The real problems with developing national security policy and strategy

Difficulties with developing national security policy, and the defence strategies needed to help implement it, cannot be solved without recognising and resolving deep-seated problems in our civil-military interface at the strategic level.

By focusing on party politics and personalities, and not the history, a recent article by Graham Downie (“Lest we forget our troops should not be controlled by others”, May 6, p22) and subsequent letters have missed the real causes for past and continuing problems with the formulation and higher direction of Australian national security strategy. 

Unfortunately such confusion or reliance on cultural or partisan mythology is quite common. It underlies much of the polemics that mar effective discussion of current strategic policy alternatives, the amount of defence investment we should make as a country, how to fix the structural problems perennially affecting the Department of Defence, and why all the external reviews of the department every two or three years since 1981 have not succeeded in doing so. 

There were some contributing factors in the inter-war years but it was d During World War II and its aftermath that the key aspect involved, our civil-military interface at the strategic level, went seriously off track. 

The problems caused continue to bedevil this interface today constitutionally, institutionally, professionally and culturally. 

None of the five Australian prime-ministers during World War II had served in World War I. 

They lacked first-hand experience of the inter-relationship between strategy and operations, how militaries work and need to be made to work, how life-and-death decisions can and must be made and borne at personal cost, and how to weigh military advice against other strategic policy inputs. 

This dearth of strategic and military experience also contributed greatly to the widespread governmental panic of early 1942, a time when non-partisan historians of the period note that only the Army Chief, Lieutenant General Sir Vernon Sturdee, kept his nerve when virtually all our political and bureaucratic leaderships did not. 

And so later embraced the arrival of US General Douglas MacArthur without sufficient objectivity, and without thinking through our national need to weigh or develop and implement strategic policy independently. 

Our political leadership situation in Word War II was in marked contrast to Britain the UK. 

Both Winston Churchill and Clement Atlee were experienced war veterans and accustomed to seeking, listening to, and heeding or rejecting professional military advice on strategic matters. 

Few remember, for example, that Major Clement Atlee was the last British officer to evacuate Gallipoli in 1915. 

Four further disasters led to and entrenched aberrations in Australia’s civil-military interface that have dragged us away from Westminster-system checks and balances ever since. 

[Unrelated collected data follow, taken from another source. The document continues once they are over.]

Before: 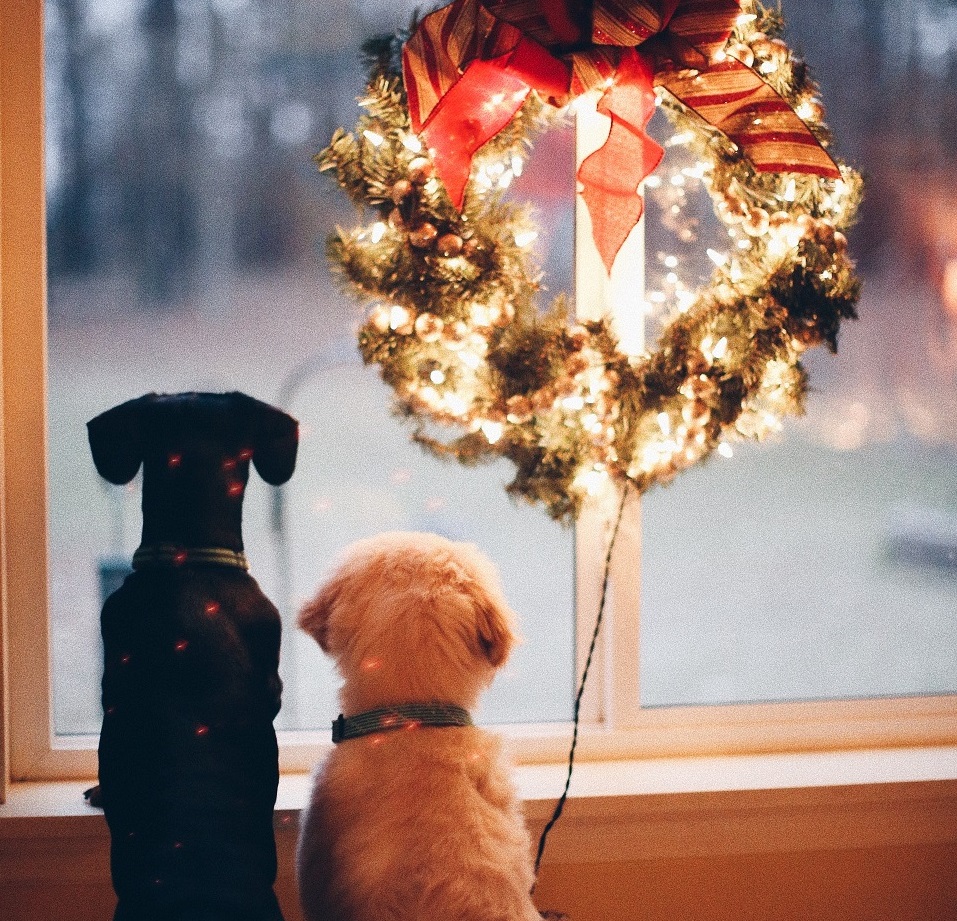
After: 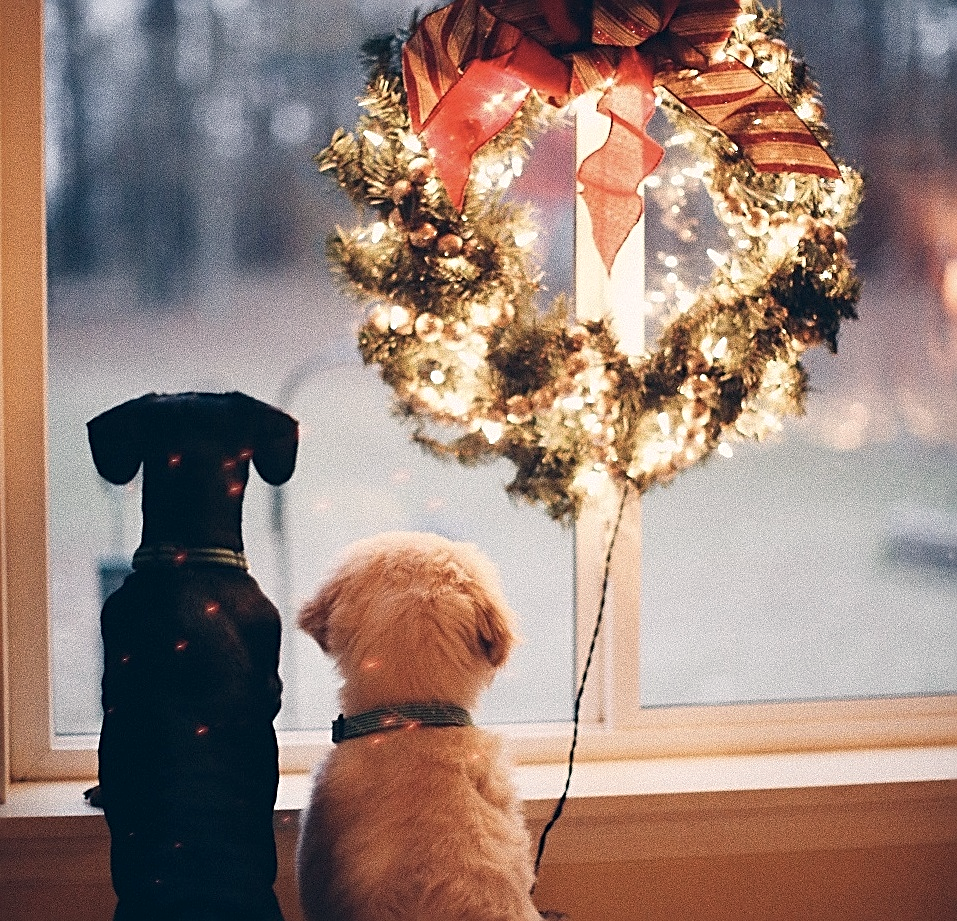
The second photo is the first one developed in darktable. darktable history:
sharpen: radius 2.751
color correction: highlights a* 2.76, highlights b* 5.02, shadows a* -2.57, shadows b* -4.93, saturation 0.795
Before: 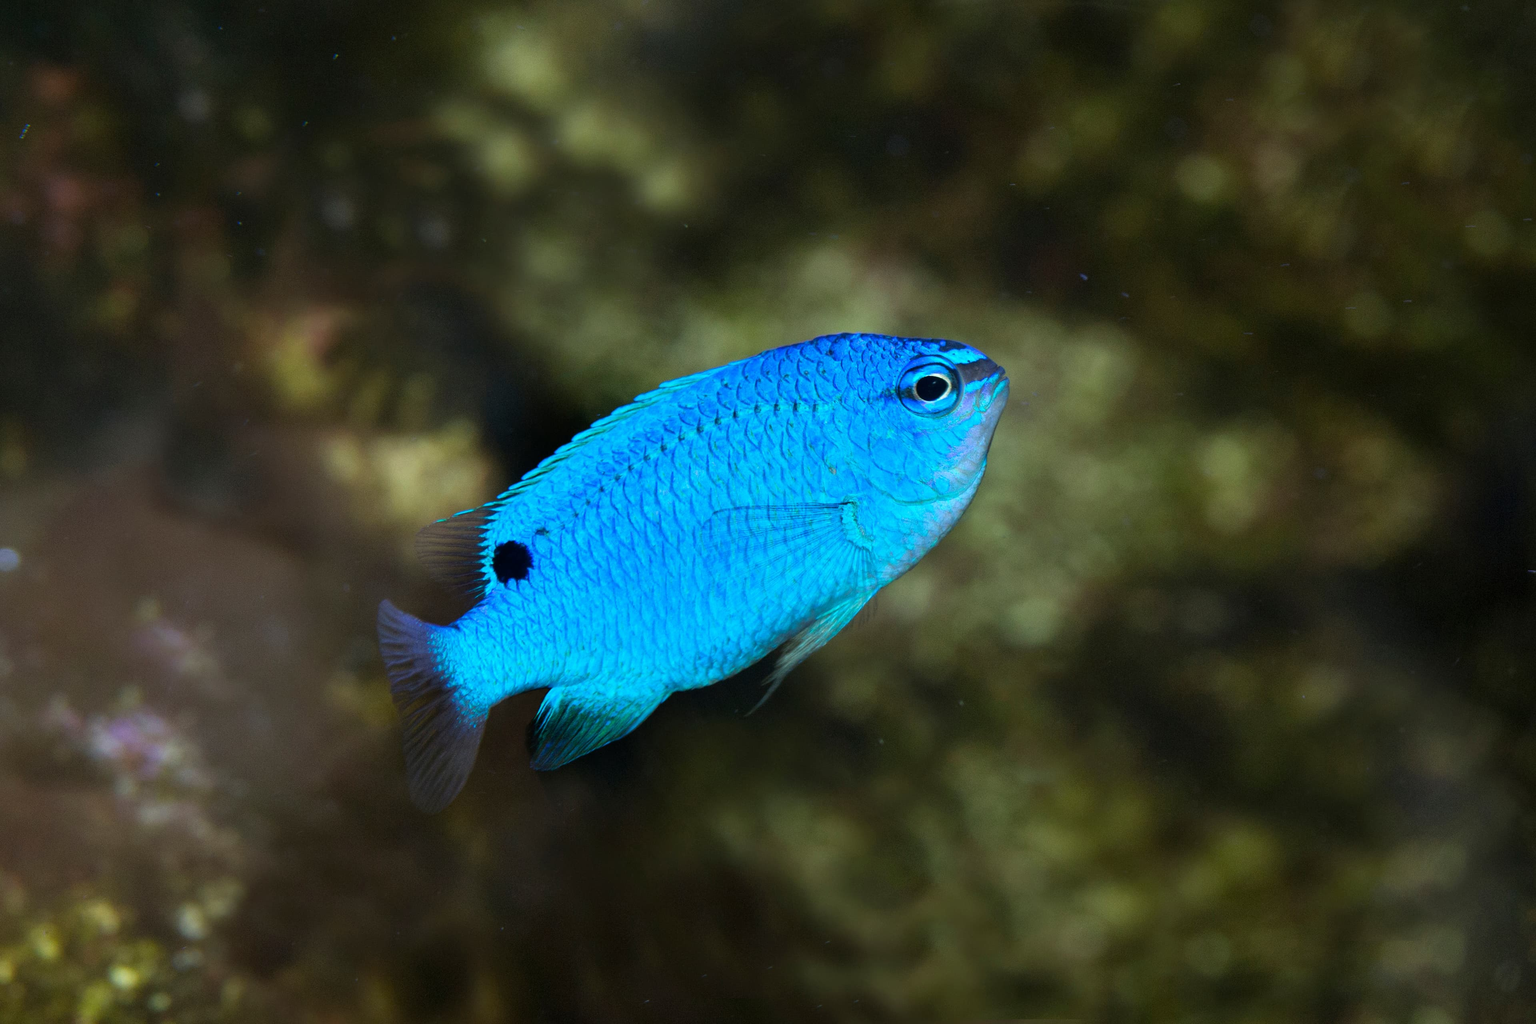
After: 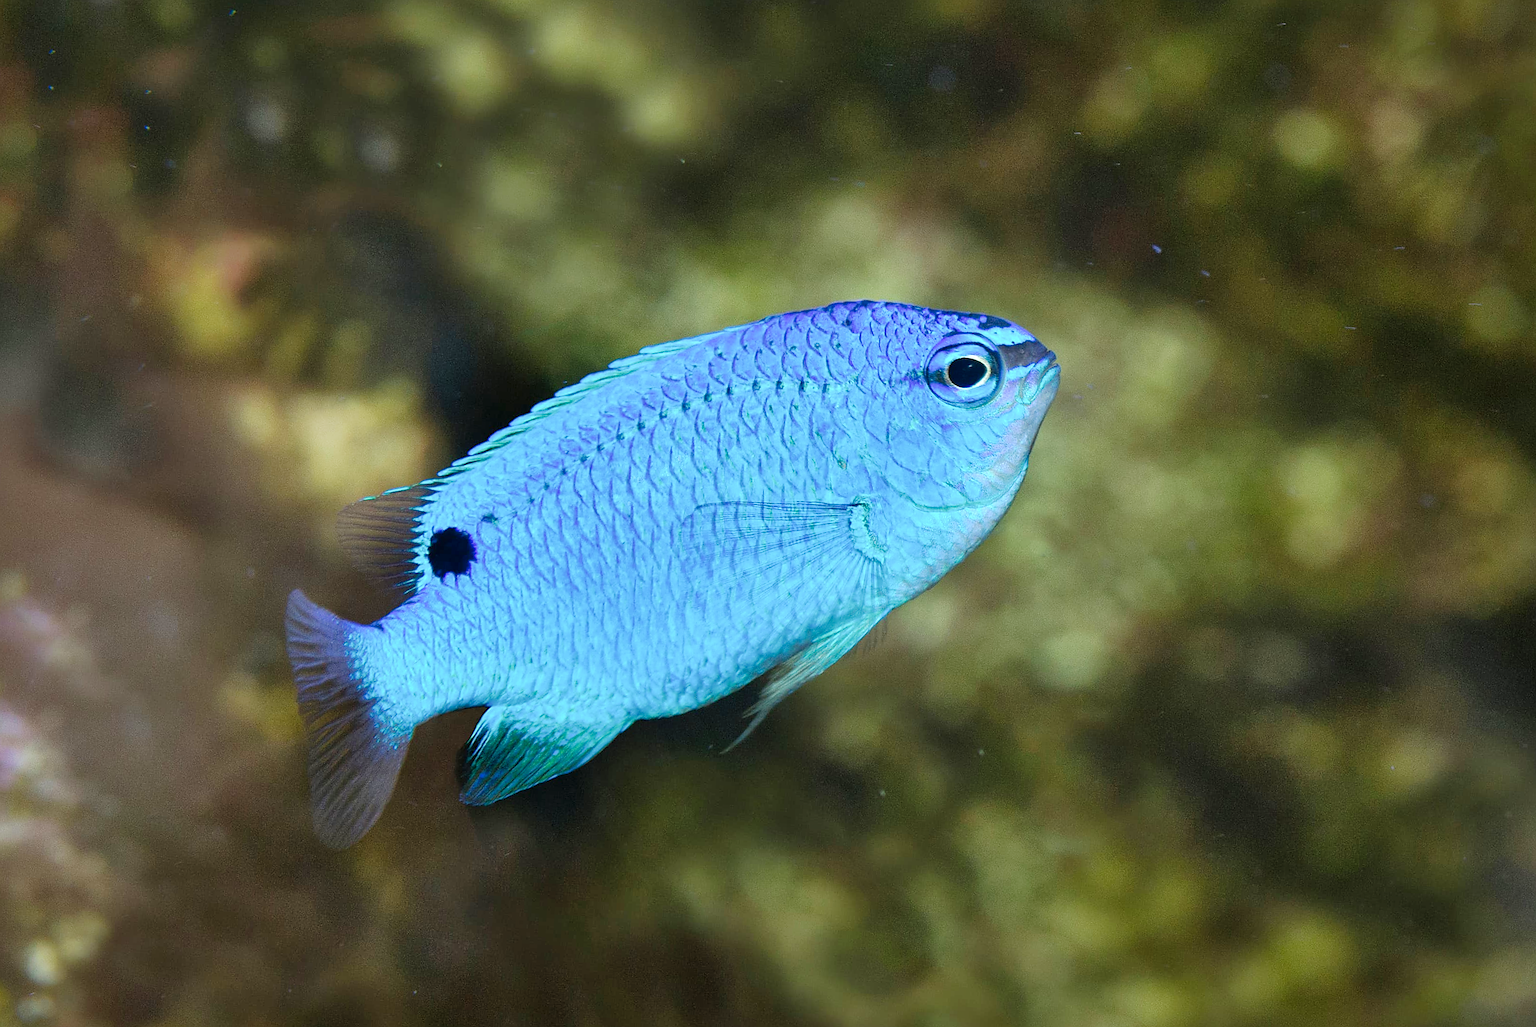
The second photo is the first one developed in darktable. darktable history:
crop and rotate: angle -3.2°, left 5.366%, top 5.223%, right 4.608%, bottom 4.433%
tone curve: curves: ch0 [(0, 0) (0.091, 0.074) (0.184, 0.168) (0.491, 0.519) (0.748, 0.765) (1, 0.919)]; ch1 [(0, 0) (0.179, 0.173) (0.322, 0.32) (0.424, 0.424) (0.502, 0.504) (0.56, 0.578) (0.631, 0.667) (0.777, 0.806) (1, 1)]; ch2 [(0, 0) (0.434, 0.447) (0.483, 0.487) (0.547, 0.564) (0.676, 0.673) (1, 1)], preserve colors none
tone equalizer: smoothing diameter 24.8%, edges refinement/feathering 10.32, preserve details guided filter
exposure: exposure 0.763 EV, compensate highlight preservation false
shadows and highlights: on, module defaults
sharpen: radius 1.411, amount 1.256, threshold 0.715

First, an August 1940 air crash here in Canberra killed the experienced war veteran Ministers for the Army and the RAAF, and the Army Chief. 

The latter, General Brudenell White, had been recalled from retirement, was respected on both sides of politics and senior to Blamey in rank, experience, tact with politicians and strategic nous.

If these ministers, and particularly White, had survived much of what has subsequently gone wrong might not have occurred. 

Second, our strategically inexperienced political leadership improperly surrendered much of its their responsibility for higher direction of our war effort to a foreign supreme commander (MacArthur). 

Third, they also destroyed the Cabinet-military interface in a proper Westminster-system by sidelining the Service Chiefs as their principal strategic advisers. This did not occur in Britain the UK, Canada, New Zealand and South Africa. 

What went wrong happened in part because politicians on both sides of politics had ignored unerringly correct strategic advice from the Chiefs warning of the growing threat from Japan throughout the 1920s and 1930s.Ignored it largely because it was politically and fiscally inconvenient. 

Army and Air Force Chiefs were even retired or sidelined for speaking truth to power in tendering professional advice during the inter-war period. 

Finally, from March 1942 onwards the flawed Blamey was appointed “Commander-in-Chief” but only of the Army. 

What was really needed was real joint strategic command and a source of strategic-level professional advice to government independent of Macarthur - and indeed of Sir Frederick Shedden, the overly influential, strategically over-confident and often self-interested Secretary of the Department of Defence. 

The Cabinet also failed to clearly establish Blamey’s residual strategic-level responsibilities functionally and efficiently by removing his operational-level command of the troops deployed. 

Just like we obviously have a separate Chief of the Defence Force and Chief of Joint Operations today. 

As a result of these wartime aberrations it was not until 1989 that Australia became the last comparable Western democracy to institute true joint strategic command of its defence force. 

Even more detrimentally, we were the only one where the needed integration of the separate Navy, Army and Air Force departments preceded, not followed, the institution of effective joint command of our defence force. 

This happened in the US by 1947, the UK by 1964 but not until 1974 here. 

Moreover, the subsequent 14-year delay to 1989 expanded and entrenched bureaucratic power improperly and inefficiently, although many of the military attitudes of that era are not blameless. 

Even now some departmental remnants and apologists still dishonestly try to justify undue bureaucratic interference in military professional matters with the specious claim that it implements “civilian control of the military”. 

Whereas the correct term, constitutional function and professional requirement has always been civil-control-of-the-military directly by ministers and parliament.